Reserve Bank governor Graeme Wheeler may bring forward the track of interest rate hikes.
The New Zealand dollar was little changed near 69 US cents ahead of the Reserve Bank's monetary policy review tomorrow, where Reserve Bank governor Graeme Wheeler may bring forward the track of interest rate hikes.
The kiwi traded at 69.01 US cents as at 5pm in Wellington from 68.95 cents at 8am and 69.02 cents yesterday. The trade-weighted index was little changed at 75.40 from 75.36.
Wheeler is expected to keep the official cash rate at 1.75 percent at tomorrow's policy review, however building inflation expectations and a bigger pick-up in consumer prices than anticipated has some economists predicting he'll bring forward future increases to 2018. At the February policy statement, Wheeler said rates could go either way in the future with the looming prospect of new trade barriers creating too many uncertainties for the central bank.
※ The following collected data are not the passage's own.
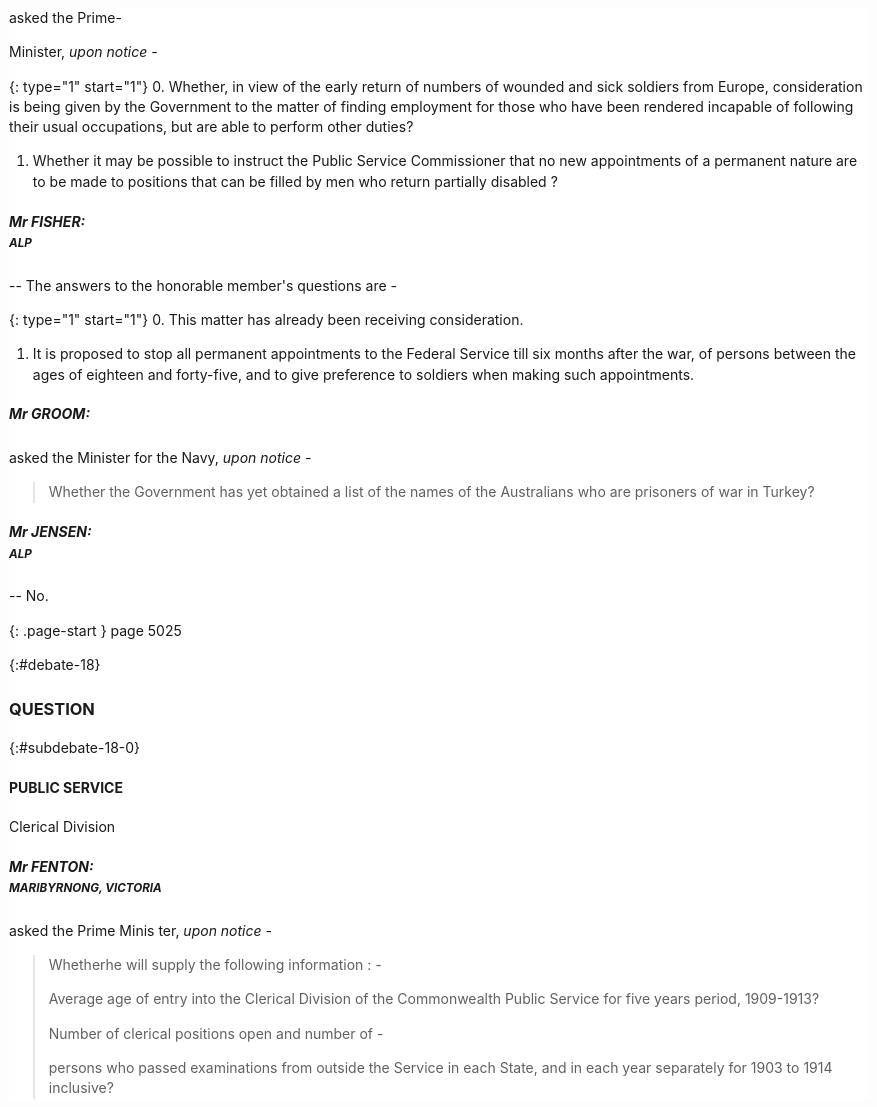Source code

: asked the Prime- 

Minister,  *upon notice -* 

{: type="1" start="1"}
0. Whether, in view of the early return of numbers of wounded and sick soldiers from Europe, consideration is being given by the Government to the matter of finding employment for those who have been rendered incapable of following their usual occupations, but are able to perform other duties? 
1. Whether it may be possible to instruct the Public Service Commissioner that no new appointments of a permanent nature are to be made to positions that can be filled by men who return partially disabled ? 

##### Mr FISHER:<br><small class="text-muted">ALP</small>

-- The answers to the honorable member's questions are - 

{: type="1" start="1"}
0. This matter has already been receiving consideration. 
1. It is proposed to stop all permanent appointments to the Federal Service till six months after the war, of persons between the ages of eighteen and forty-five, and to give preference to soldiers when making such appointments. 

##### Mr GROOM:

asked the Minister for the Navy,  *upon notice -* 

  >Whether the Government has yet obtained a list of the names of the Australians who are prisoners of war in Turkey? 

##### Mr JENSEN:<br><small class="text-muted">ALP</small>

-- No. 

{: .page-start }
page 5025

{:#debate-18}
### QUESTION

{:#subdebate-18-0}
#### PUBLIC SERVICE

Clerical Division

##### Mr FENTON:<br><small class="text-muted">MARIBYRNONG, VICTORIA</small>

asked the Prime Minis ter,  *upon notice -* 

  >Whetherhe will supply the following information :  - 
  >
  >Average age of entry into the Clerical Division of the Commonwealth Public Service  for  five years period, 1909-1913? 
  >
  >Number of clerical positions open and number of - 
  >
  >persons who passed examinations from outside the Service in each State, and in each year separately for 1903 to 1914 inclusive?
Election outcomes and military posturing had investors on edge earlier this year, but since Emmanuel Macron's decisive victory in the French presidential vote this week Wall Street's 'fear gauge', the Chicago Board Options Exchange's volatility index, has dropped near 25-year lows.
"The market's mixed on whether the Reserve Bank's statement is going to recognise some of the better data we've had and bring the OCR track from 2019 to late 2018," said Martin Rudings, senior dealer foreign exchange at OMF in Wellington. "I don't think the market's willing to take too many risks going into it."
Ruding's personal view is that Wheeler will stick to his current track, looking through the one-off inflationary boosts from the first quarter, with growing trade protectionism still a threat. If that happens, he expects the kiwi will fall against the Australian dollar, which has been languishing in recent days with weak iron ore prices and disappointing economic data. The kiwi edged down to 93.70 Australian cents from 93.80 cents yesterday.
The prospect of higher US interest rates is still the dominant theme for Rudings, with two more interest rate hikes expected from the Federal Reserve, which would reduce the yield appeal of the antipodean currencies, which have been favourites among investors for the 'carry trade', where funds are borrowed in low interest rate currencies to buy higher-yielding assets. The yield on New Zealand's 10-year government bond was recently at 3.09 percent, 70 basis points above its US counterpart, compared to 105 basis points a year earlier.
New Zealand's two-year swap rate was unchanged at 2.34 percent, and 10-year swaps slipped 2 basis points to 3.42 percent.
The kiwi declined to 4.7627 Chinese yuan from 4.7662 yuan yesterday, after figures showed annual consumer price inflation accelerated last month in China. The local currency rose to 78.51 yen from 78.17 yen yesterday, and increased to 63.35 euro cents from 63.11 cents. It was unchanged at 53.28 British pence.